- Starting treatment with nivolumab (NIVO) alone, and giving ipilimumab (IPI) as immunotherapeutic boost in nonresponders, improves response compared with nivolumab monotherapy.
Why this matters
- NIVO+IPI has been approved for the first-line treatment of intermediate and poor risk advanced renal cell carcinoma (RCC), but administering the combined treatments in a fixed regimen with four induction cycles may result in more adverse events than nivolumab alone.
- This is the first study to assess a tailored approach to boosting NIVO treatment with IPI based on individual response.
- Phase 2, multicentre European study in 258 first- and second-line patients after tyrosine kinase inhibitor (TKI) with International Metastatic RCC Database Consortium (IMDC) intermediate or poor risk advanced clear-cell RCC.
- Patients who did not respond to induction with single-agent nivolumab received 2-4 boost cycles of NIVO+IPI.
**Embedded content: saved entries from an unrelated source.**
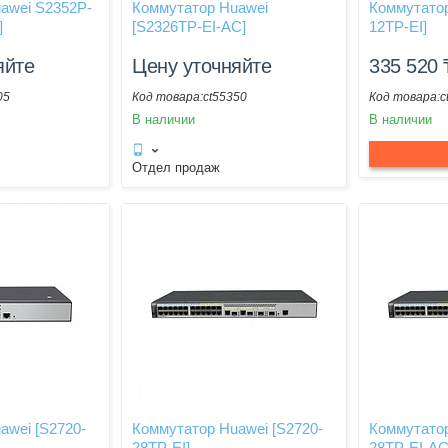
awei S2352P-
Коммутатор Huawei
Коммутатор
]
[S2326TP-EI-AC]
12TP-EI]
яйте
Цену уточняйте
335 520
05
ct55350
c
В наличии
В наличии
Отдел продаж
awei [S2720-
Коммутатор Huawei [S2720-
Коммутатор
28TP-EI]
28TP-EI-AC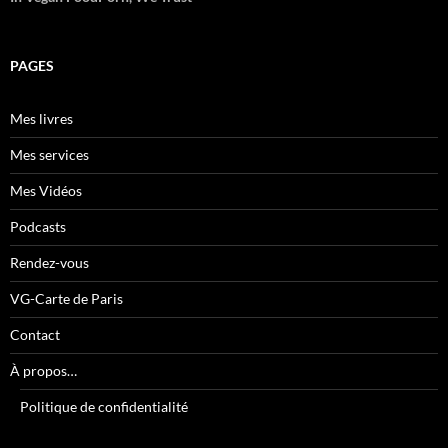
PAGES
Mes livres
Mes services
Mes Vidéos
Podcasts
Rendez-vous
VG-Carte de Paris
Contact
À propos…
Politique de confidentialité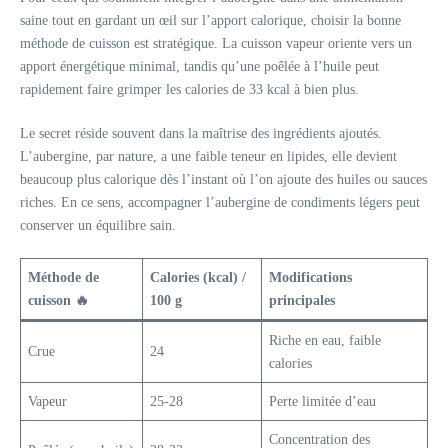
saine tout en gardant un œil sur l’apport calorique, choisir la bonne
méthode de cuisson est stratégique. La cuisson vapeur oriente vers un
apport énergétique minimal, tandis qu’une poêlée à l’huile peut
rapidement faire grimper les calories de 33 kcal à bien plus.
Le secret réside souvent dans la maîtrise des ingrédients ajoutés.
L’aubergine, par nature, a une faible teneur en lipides, elle devient
beaucoup plus calorique dès l’instant où l’on ajoute des huiles ou sauces
riches. En ce sens, accompagner l’aubergine de condiments légers peut
conserver un équilibre sain.
Méthode de
Calories (kcal) /
Modifications
cuisson 🔥
100 g
principales
Riche en eau, faible
Crue
24
calories
Vapeur
25-28
Perte limitée d’eau
Concentration des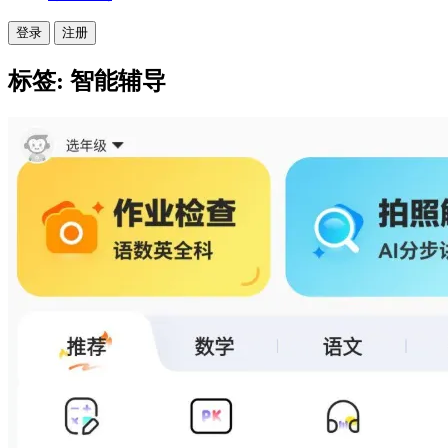
登录
注册
标签: 智能辅导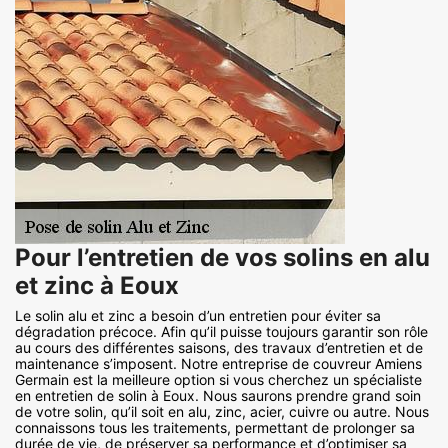
Pour l’entretien de vos solins en alu
et zinc à Eoux
Le solin alu et zinc a besoin d’un entretien pour éviter sa
dégradation précoce. Afin qu’il puisse toujours garantir son rôle
au cours des différentes saisons, des travaux d’entretien et de
maintenance s’imposent. Notre entreprise de couvreur Amiens
Germain est la meilleure option si vous cherchez un spécialiste
en entretien de solin à Eoux. Nous saurons prendre grand soin
de votre solin, qu’il soit en alu, zinc, acier, cuivre ou autre. Nous
connaissons tous les traitements, permettant de prolonger sa
durée de vie, de préserver sa performance et d’optimiser sa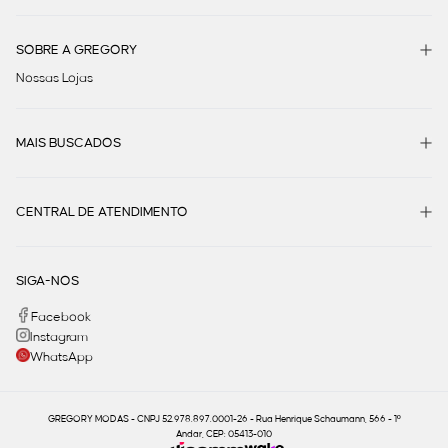
SOBRE A GREGORY
Nossas Lojas
MAIS BUSCADOS
CENTRAL DE ATENDIMENTO
SIGA-NOS
Facebook
Instagram
WhatsApp
GREGORY MODAS - CNPJ 52.978.897.0001-26 - Rua Henrique Schaumann, 566 - 1º
Andar, CEP: 05413-010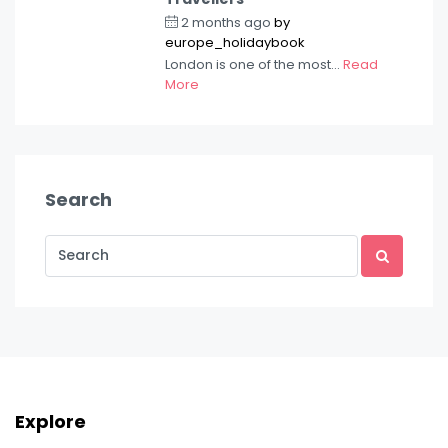
2 months ago
by
europe_holidaybook
London is one of the most...
Read
More
Search
Explore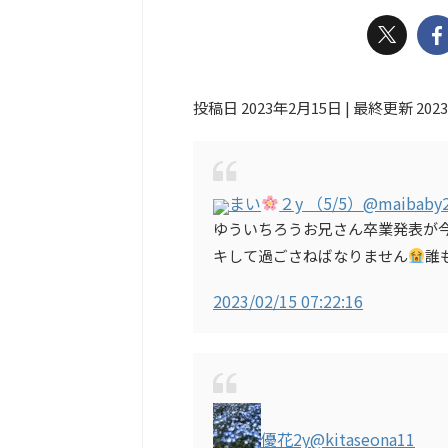
投稿日 2023年2月15日 | 最終更新 202
まい︎
２y （5/5）
@maibaby
ゆういちろうお兄さん卒業発表が
キして過ごさねばなりません
誰
2023/02/15 07:22:16
優花︎2y
@kitaseona11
- Patients who responded to induction continued with NIVO maintenance, and received the IPI boost only if they progressed.
- The primary endpoint was investigator-assessed overall response rate (ORR), analysed independently in first- and second-line.
- Funding: Bristol-Myers Squibb GmbH & Co. KGaA.
- ORR with NIVO monotherapy was 28.7% (95% CI 20-38) in first-line patients and 18.2% in second-line.
- Best overall response after NIVO induction with or without NIVO+IPI boosts was 37% (95% CI 28-47) in first-line and 28.3% (95% CI 20-38) in second-line.
- Longer follow-up is needed to assess duration of response.
- "The boost strategy could rescue about 10% of patients compared with NIVO alone," said discussant Dr Cristina Suarez, MD PhD, Vall d’Hebron Institute of Oncology, Spain, who was not involved in the study. "However, some patients may miss out on the benefits of receiving IPI. CR rates with the strategy in first-line were lower than with combination therapy," she noted. “This seems a good strategy for second-line, but not for first-line,” she concluded.